[To-do item]
Can you update the data from the line with "Check: Speed indicated by speedometer." to the line with "Entry: 2900; rpm" by replacing "indicated by" with "shown on" and leaving everything else as it is?

[Stored records]
-.-.-
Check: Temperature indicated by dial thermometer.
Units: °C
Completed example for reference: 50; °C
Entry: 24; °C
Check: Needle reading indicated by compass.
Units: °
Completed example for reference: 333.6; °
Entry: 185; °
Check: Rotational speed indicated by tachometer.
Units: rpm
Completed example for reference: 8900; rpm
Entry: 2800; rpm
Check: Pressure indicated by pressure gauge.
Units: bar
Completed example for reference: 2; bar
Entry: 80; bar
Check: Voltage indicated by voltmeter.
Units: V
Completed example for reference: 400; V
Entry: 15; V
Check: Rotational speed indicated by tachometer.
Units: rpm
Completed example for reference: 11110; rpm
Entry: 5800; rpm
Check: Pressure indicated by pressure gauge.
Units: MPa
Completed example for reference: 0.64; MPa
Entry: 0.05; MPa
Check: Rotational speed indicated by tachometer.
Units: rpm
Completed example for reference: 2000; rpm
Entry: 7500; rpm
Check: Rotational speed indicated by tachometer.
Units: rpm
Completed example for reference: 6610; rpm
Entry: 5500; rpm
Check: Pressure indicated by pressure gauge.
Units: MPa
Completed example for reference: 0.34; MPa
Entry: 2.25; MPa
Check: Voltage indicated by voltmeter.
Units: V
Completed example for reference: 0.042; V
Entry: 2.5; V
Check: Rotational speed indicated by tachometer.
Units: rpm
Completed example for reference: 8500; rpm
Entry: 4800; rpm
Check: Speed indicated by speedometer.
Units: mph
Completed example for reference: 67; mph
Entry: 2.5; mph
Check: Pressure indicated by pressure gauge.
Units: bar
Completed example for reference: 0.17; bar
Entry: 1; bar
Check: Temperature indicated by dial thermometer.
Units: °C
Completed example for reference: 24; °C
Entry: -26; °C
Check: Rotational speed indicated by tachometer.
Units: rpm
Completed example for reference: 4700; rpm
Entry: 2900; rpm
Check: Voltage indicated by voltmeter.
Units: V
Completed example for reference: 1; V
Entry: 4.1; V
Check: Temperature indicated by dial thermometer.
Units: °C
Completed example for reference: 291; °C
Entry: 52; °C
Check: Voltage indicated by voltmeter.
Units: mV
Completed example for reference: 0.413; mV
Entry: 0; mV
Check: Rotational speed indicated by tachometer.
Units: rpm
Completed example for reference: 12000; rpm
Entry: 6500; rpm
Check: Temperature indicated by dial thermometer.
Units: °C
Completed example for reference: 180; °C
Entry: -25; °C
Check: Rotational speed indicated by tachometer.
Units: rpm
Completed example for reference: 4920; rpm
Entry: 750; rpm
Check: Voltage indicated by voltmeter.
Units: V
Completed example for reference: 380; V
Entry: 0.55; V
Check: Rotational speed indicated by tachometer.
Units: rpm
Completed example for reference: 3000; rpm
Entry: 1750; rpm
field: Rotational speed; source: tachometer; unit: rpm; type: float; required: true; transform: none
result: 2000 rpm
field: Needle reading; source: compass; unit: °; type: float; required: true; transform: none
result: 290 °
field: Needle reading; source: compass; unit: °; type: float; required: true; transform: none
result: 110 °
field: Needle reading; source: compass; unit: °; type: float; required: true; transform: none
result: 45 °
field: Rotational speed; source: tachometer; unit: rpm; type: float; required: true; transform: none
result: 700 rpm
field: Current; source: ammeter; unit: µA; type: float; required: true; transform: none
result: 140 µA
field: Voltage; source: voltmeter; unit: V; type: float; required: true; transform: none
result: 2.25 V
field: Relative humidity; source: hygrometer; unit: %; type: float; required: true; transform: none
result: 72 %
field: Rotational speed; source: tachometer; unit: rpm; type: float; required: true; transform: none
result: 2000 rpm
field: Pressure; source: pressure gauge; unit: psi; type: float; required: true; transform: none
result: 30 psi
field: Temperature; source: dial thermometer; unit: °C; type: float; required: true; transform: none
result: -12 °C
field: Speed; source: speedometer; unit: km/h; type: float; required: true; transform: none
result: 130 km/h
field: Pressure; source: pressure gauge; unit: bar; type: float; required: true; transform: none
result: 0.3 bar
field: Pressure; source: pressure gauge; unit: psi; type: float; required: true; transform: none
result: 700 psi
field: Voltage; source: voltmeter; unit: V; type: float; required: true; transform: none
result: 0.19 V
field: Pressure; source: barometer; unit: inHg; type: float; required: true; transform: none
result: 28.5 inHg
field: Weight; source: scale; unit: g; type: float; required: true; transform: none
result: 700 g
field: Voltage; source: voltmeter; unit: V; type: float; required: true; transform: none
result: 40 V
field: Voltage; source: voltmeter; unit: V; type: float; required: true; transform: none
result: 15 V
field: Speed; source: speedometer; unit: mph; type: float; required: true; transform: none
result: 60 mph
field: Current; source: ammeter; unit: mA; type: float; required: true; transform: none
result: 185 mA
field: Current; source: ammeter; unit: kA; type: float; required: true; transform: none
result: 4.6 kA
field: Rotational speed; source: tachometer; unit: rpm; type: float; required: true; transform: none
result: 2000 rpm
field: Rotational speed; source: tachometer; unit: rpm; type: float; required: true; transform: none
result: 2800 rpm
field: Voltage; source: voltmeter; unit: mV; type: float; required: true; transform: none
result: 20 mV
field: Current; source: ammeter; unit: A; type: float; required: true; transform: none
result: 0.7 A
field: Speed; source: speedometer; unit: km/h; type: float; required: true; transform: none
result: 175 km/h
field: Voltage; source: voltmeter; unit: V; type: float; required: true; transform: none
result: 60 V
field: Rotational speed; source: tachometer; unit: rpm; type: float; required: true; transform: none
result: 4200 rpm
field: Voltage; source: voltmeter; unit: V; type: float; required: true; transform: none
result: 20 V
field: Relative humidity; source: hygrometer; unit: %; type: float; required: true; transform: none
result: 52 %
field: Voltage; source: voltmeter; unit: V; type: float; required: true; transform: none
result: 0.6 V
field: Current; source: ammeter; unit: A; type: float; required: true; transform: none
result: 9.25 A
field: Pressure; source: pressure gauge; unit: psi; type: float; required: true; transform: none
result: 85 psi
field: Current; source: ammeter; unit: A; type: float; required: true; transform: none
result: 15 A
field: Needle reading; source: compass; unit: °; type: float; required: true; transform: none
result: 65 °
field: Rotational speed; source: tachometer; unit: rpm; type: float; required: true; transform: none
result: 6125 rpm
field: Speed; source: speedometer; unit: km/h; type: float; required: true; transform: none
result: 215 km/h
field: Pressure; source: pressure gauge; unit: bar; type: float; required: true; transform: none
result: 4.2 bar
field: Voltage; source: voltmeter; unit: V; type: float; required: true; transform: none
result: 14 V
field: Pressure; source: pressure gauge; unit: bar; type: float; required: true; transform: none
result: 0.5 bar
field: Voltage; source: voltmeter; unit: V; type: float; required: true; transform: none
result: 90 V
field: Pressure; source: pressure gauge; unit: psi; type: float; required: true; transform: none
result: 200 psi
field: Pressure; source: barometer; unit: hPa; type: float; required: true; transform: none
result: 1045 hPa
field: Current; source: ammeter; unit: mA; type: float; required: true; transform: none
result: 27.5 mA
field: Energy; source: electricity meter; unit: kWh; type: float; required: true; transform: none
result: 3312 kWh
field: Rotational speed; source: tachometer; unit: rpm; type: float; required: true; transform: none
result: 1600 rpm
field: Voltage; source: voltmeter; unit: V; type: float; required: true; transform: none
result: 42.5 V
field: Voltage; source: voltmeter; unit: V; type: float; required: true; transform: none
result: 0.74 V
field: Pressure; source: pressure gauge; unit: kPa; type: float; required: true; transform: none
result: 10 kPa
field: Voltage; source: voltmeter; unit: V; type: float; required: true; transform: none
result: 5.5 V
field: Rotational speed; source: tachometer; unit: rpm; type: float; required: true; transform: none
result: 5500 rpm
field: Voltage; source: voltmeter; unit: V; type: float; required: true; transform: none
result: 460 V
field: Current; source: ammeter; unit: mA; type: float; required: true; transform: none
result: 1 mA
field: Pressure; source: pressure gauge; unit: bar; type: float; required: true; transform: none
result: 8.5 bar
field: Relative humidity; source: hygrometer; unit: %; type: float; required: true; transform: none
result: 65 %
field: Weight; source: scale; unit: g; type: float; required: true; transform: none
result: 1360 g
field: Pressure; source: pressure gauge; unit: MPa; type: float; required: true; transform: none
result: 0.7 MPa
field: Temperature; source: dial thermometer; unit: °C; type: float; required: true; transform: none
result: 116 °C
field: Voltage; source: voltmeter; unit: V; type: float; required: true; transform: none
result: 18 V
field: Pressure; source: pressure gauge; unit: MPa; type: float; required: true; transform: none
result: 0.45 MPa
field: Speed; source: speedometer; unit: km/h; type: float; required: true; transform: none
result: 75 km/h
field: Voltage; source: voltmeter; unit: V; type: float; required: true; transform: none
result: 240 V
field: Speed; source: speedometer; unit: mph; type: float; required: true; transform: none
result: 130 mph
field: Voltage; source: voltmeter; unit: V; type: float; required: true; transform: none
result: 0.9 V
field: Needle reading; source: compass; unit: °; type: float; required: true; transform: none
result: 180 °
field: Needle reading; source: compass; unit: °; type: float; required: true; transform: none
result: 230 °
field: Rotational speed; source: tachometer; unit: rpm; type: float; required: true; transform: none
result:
-.-.-
[Solution to this problem]
Check: Speed shown on speedometer.
Units: mph
Completed example for reference: 67; mph
Entry: 2.5; mph
Check: Pressure shown on pressure gauge.
Units: bar
Completed example for reference: 0.17; bar
Entry: 1; bar
Check: Temperature shown on dial thermometer.
Units: °C
Completed example for reference: 24; °C
Entry: -26; °C
Check: Rotational speed shown on tachometer.
Units: rpm
Completed example for reference: 4700; rpm
Entry: 2900; rpm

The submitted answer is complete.